• [What you need to do]: Count the lines in the entries that contain the string "событий". State nothing but the number.

Dataset entries:
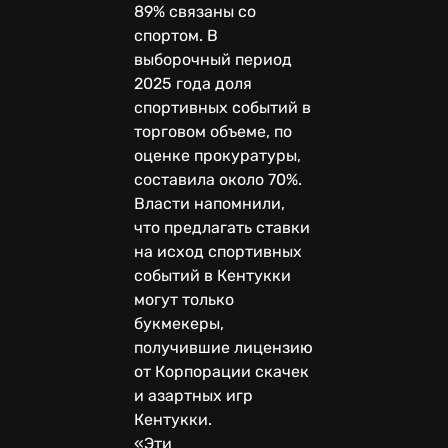
89% связаны со
спортом. В
выборочный период
2025 года доля
спортивных событий в
торговом объеме, по
оценке прокуратуры,
составила около 70%.
Власти напомнили,
что предлагать ставки
на исход спортивных
событий в Кентукки
могут только
букмекеры,
получившие лицензию
от Корпорации скачек
и азартных игр
Кентукки.
«Эти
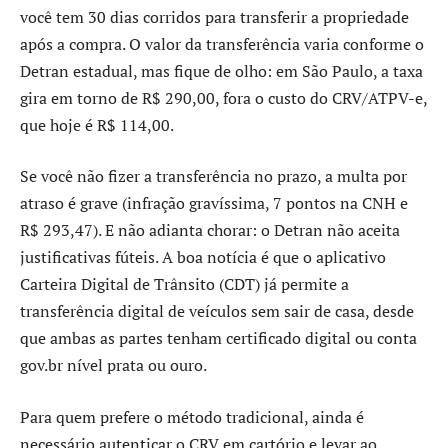
você tem 30 dias corridos para transferir a propriedade
após a compra. O valor da transferência varia conforme o
Detran estadual, mas fique de olho: em São Paulo, a taxa
gira em torno de R$ 290,00, fora o custo do CRV/ATPV-e,
que hoje é R$ 114,00.
Se você não fizer a transferência no prazo, a multa por
atraso é grave (infração gravíssima, 7 pontos na CNH e
R$ 293,47). E não adianta chorar: o Detran não aceita
justificativas fúteis. A boa notícia é que o aplicativo
Carteira Digital de Trânsito (CDT) já permite a
transferência digital de veículos sem sair de casa, desde
que ambas as partes tenham certificado digital ou conta
gov.br nível prata ou ouro.
Para quem prefere o método tradicional, ainda é
necessário autenticar o CRV em cartório e levar ao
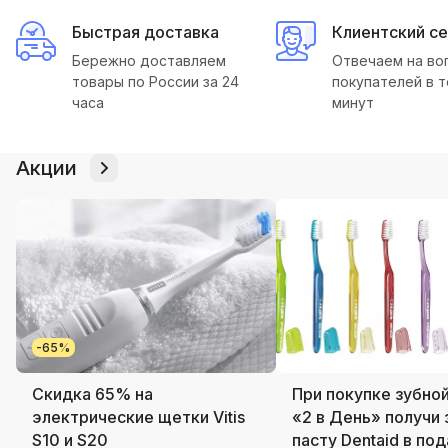
Быстрая доставка
Клиентский с
Бережно доставляем
Отвечаем на во
товары по России за 24
покупателей в т
часа
минут
Акции
-65%
Скидка 65% на
При покупке зубно
электрические щетки Vitis
«2 в День» получи
S10 и S20
пасту Dentaid в по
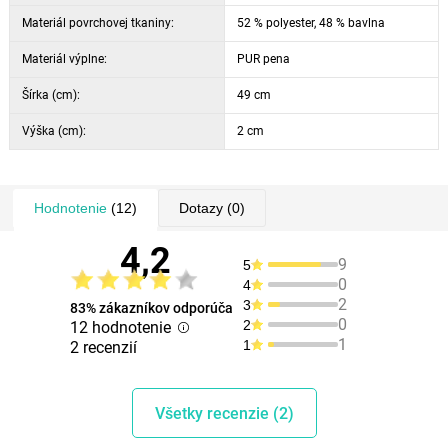
Materiál povrchovej tkaniny:
52 % polyester, 48 % bavlna
Materiál výplne:
PUR pena
Šírka (cm):
49 cm
Výška (cm):
2 cm
Hodnotenie
(12)
Dotazy
(0)
4,2
9
5
0
4
2
3
83% zákazníkov odporúča
0
2
12 hodnotenie
1
1
2 recenzií
Všetky recenzie (2)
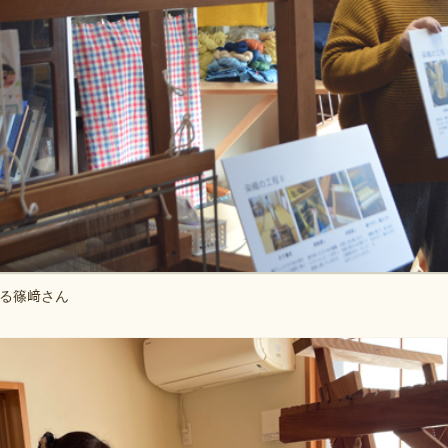
る篠﨑さん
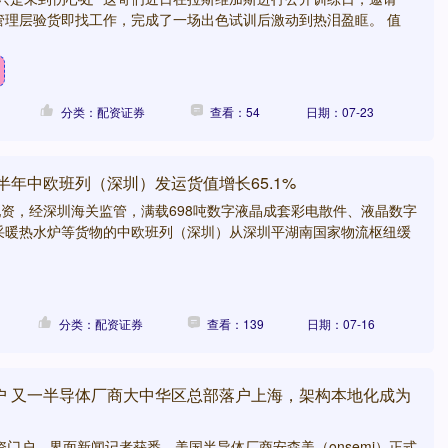
及管理层验货即找工作，完成了一场出色试训后激动到热泪盈眶。 值
分类：配资证券
查看：54
日期：07-23
半年中欧班列（深圳）发运货值增长65.1%
配资，经深圳海关监管，满载698吨数字液晶成套彩电散件、液晶数字
采暖热水炉等货物的中欧班列（深圳）从深圳平湖南国家物流枢纽缓
分类：配资证券
查看：139
日期：07-16
户 又一半导体厂商大中华区总部落户上海，架构本地化成为
资门户，界面新闻记者获悉，美国半导体厂商安森美（onsemi）正式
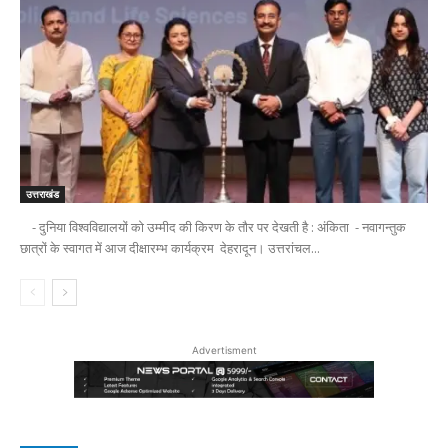
उत्तराखंड
- दुनिया विश्वविद्यालयों को उम्मीद की किरण के तौर पर देखती है : अंकिता - नवागन्तुक
छात्रों के स्वागत में आज दीक्षारम्भ कार्यक्रम देहरादून। उत्तरांचल...
Advertisment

• [Finished exercise]: 2